Why PowerShell, Sysmon, and network evidence should be correlated
I would not trust one log source for this kind of detection.
Correlate:
- process creation for the chain
- PowerShell logs for decoded intent
- Sysmon file and registry events for staging and persistence
- network logs for downloads and callback behavior
That combination is what turns a suspicious launch into a real incident. Sigma starts the conversation. It should not end it.
My defensive take
The strongest early-warning rule is usually the chain, not the payload
My view is simple: the chain is the better detection primitive.

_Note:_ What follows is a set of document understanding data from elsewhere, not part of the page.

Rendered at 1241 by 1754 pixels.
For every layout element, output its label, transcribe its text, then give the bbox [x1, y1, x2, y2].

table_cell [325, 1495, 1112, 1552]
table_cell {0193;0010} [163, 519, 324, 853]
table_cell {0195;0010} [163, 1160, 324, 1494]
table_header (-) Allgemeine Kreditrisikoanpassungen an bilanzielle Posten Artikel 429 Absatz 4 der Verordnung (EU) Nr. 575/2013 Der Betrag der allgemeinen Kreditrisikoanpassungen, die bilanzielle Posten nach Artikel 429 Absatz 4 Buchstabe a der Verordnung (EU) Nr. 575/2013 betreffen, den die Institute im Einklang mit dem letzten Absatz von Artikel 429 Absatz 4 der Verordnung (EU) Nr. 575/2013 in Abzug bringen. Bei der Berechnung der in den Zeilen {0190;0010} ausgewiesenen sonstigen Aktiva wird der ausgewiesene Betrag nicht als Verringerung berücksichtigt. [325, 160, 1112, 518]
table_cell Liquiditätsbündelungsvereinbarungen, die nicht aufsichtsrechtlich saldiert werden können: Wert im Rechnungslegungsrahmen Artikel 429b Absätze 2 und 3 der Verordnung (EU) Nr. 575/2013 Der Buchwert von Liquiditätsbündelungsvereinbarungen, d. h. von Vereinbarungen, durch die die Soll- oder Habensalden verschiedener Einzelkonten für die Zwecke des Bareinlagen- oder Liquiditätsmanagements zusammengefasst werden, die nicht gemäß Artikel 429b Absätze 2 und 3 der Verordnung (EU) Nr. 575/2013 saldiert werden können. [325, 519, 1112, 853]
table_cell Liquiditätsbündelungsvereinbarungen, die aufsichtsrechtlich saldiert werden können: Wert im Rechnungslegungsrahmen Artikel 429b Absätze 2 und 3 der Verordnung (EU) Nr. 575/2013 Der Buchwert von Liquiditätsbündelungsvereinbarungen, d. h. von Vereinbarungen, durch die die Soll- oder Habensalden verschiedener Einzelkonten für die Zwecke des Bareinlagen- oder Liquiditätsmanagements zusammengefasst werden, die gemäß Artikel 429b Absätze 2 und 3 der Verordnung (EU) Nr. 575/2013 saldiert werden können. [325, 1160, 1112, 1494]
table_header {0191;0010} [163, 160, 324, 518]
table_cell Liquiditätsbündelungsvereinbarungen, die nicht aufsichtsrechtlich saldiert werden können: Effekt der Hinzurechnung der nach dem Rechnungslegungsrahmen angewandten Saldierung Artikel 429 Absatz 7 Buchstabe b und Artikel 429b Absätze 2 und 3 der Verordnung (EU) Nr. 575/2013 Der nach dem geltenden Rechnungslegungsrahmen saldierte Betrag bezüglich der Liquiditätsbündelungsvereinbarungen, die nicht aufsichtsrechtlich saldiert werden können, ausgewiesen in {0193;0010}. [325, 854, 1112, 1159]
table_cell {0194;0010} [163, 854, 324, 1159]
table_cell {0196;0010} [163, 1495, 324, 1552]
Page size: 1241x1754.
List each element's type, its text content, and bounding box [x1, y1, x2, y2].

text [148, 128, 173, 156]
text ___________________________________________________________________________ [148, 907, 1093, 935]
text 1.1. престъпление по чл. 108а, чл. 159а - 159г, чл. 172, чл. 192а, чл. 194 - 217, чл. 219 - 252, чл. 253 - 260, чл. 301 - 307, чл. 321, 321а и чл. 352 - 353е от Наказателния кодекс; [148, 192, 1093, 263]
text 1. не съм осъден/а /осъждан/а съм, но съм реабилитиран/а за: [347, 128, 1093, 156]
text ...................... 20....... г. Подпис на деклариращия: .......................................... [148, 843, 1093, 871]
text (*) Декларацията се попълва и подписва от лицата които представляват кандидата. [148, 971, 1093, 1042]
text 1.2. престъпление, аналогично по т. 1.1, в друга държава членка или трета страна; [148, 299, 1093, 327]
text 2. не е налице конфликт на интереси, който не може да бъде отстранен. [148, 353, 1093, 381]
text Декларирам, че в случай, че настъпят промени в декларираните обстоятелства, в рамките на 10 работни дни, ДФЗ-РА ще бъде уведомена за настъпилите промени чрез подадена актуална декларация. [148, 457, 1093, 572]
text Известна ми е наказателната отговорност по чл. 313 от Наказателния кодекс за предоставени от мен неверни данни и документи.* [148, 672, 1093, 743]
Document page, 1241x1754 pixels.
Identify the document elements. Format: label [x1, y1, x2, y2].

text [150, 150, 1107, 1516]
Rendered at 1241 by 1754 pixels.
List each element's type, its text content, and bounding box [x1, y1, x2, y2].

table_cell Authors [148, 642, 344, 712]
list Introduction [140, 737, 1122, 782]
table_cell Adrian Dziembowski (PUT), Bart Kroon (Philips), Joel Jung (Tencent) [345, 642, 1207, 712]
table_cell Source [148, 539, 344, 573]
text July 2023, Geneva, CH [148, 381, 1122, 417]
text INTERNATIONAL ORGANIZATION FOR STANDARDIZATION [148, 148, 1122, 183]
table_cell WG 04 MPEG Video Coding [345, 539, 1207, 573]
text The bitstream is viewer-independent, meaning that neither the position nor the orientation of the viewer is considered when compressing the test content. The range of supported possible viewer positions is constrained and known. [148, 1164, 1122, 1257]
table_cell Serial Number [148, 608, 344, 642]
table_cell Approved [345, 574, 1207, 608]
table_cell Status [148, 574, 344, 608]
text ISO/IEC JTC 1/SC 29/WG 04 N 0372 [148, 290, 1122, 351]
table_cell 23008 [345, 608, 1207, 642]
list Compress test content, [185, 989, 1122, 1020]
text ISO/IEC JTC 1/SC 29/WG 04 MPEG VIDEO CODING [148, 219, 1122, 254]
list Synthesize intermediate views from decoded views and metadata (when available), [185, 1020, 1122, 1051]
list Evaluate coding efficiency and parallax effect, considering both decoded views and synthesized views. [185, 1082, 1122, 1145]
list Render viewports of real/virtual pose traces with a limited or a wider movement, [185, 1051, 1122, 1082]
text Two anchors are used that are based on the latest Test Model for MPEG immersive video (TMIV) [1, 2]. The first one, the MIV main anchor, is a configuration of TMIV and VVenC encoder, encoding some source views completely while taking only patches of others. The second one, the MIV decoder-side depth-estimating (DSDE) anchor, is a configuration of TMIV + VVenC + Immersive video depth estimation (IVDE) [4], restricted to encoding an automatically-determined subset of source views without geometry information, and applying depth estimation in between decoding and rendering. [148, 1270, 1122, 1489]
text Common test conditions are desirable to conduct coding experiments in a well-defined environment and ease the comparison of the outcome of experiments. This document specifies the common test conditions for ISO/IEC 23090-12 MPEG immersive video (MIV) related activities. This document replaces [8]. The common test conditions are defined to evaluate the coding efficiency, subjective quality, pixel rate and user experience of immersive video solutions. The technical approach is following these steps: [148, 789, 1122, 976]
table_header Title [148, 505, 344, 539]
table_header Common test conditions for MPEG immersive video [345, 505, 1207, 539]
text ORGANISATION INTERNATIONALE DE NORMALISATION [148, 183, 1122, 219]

If a framework like Avalon is being used to support CrownX-style ransomware behavior, the payload label will keep changing. The process graph is harder to fake at scale. That is where I would spend my tuning budget.
What I would ship first in a real SOC
If I were building coverage today, I would ship in this order:
- Process creation rule for Office, browser, or script host spawning a LOLBin
- Command-line rule for encoded, download, or hidden execution
- Script block and network correlation for decoded behavior and outbound fetches
- Task and registry persistence rules for follow-on staging
I would rather see a few noisy alerts than miss the first stage of a real intrusion. But I would not keep the noise forever. I would tune with host groups, signers, and parent-child context until the rule stays sharp.
Conclusion: detect the behavior before the ransomware label appears
The practical lesson from the Avalon/CrownX report is not that a new brand exists. It is that the old Windows tradecraft still works. Native binaries are still a good disguise, and chained execution still hides in plain sight.
If you want an early warning system that survives renaming, tune for:
- suspicious parent-child process trees
- encoded or downloaded command lines
- staging and persistence behavior
- telemetry correlation across process, script, file, and network data
That is the detection strategy I would trust. The malware name can change tomorrow. The LOLBin chain usually does not.